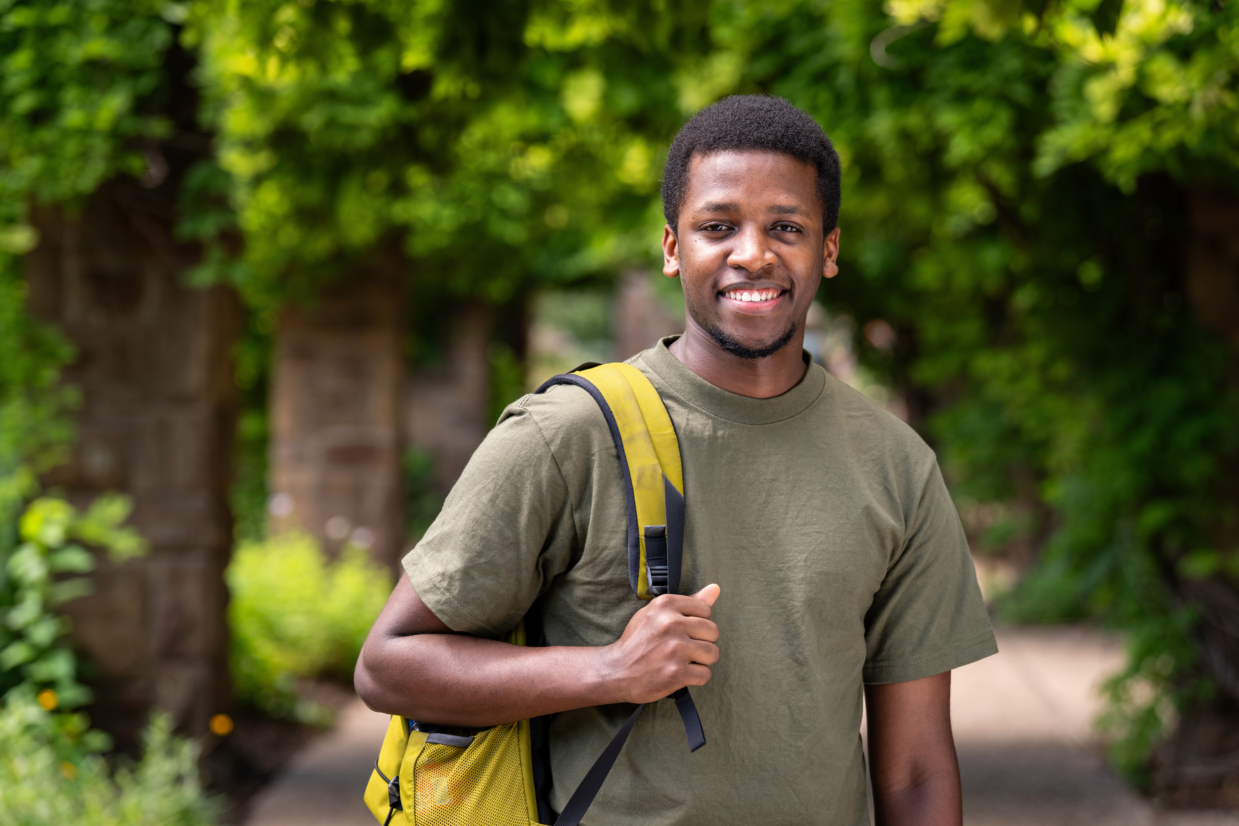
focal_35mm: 98
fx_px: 3373
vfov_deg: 14.0
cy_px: 413
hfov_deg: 20.8
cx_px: 620
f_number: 3.5
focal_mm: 98
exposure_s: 1/640
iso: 400
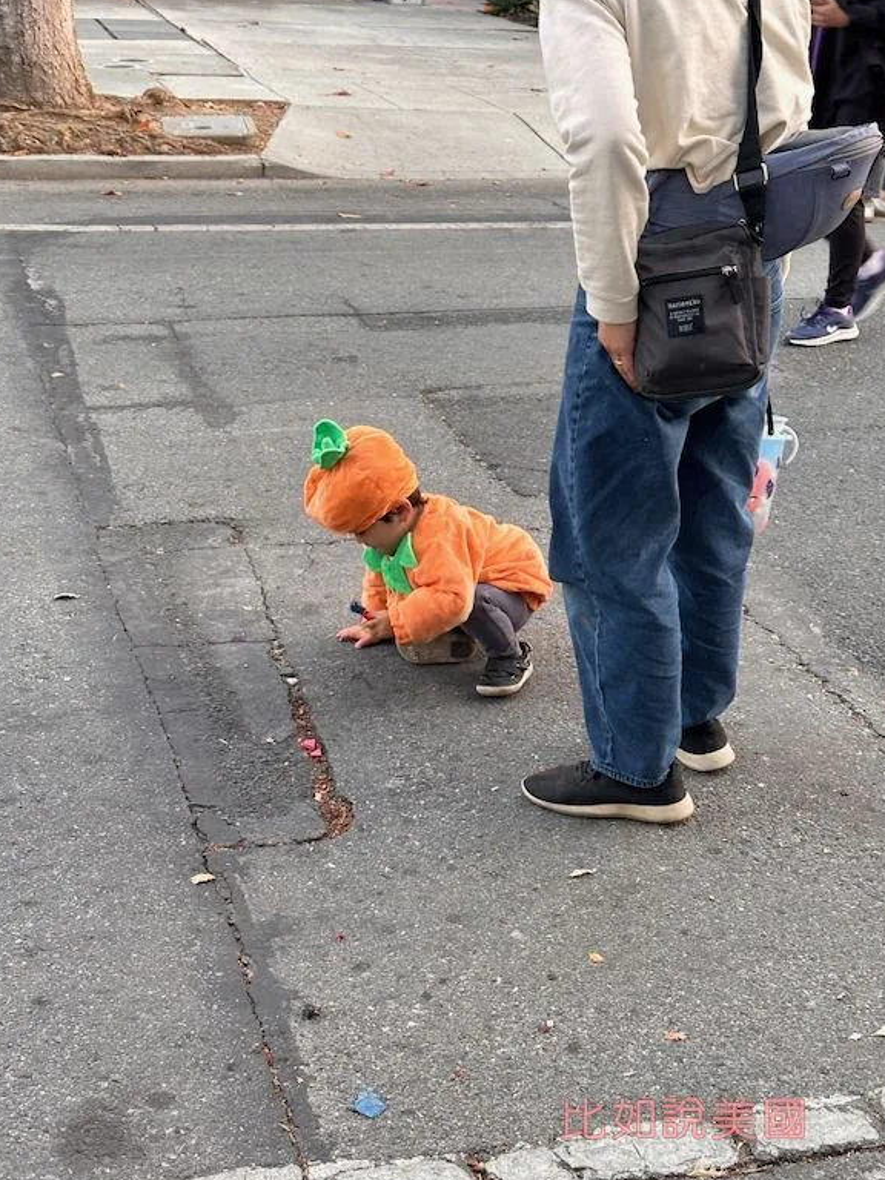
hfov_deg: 29.1
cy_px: 585
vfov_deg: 38.2
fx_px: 1704
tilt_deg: -24.0
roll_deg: -4.0
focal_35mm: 50
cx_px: 453
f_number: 1.78
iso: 125
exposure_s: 1/60
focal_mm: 6.86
———
WRITTEN TASK:
From the listing above, print every entry precisely and drop the pictures.

ANSWER TO THIS TASK:
focal_35mm: 98
fx_px: 3373
vfov_deg: 14.0
cy_px: 413
hfov_deg: 20.8
cx_px: 620
f_number: 3.5
focal_mm: 98
exposure_s: 1/640
iso: 400
hfov_deg: 29.1
cy_px: 585
vfov_deg: 38.2
fx_px: 1704
tilt_deg: -24.0
roll_deg: -4.0
focal_35mm: 50
cx_px: 453
f_number: 1.78
iso: 125
exposure_s: 1/60
focal_mm: 6.86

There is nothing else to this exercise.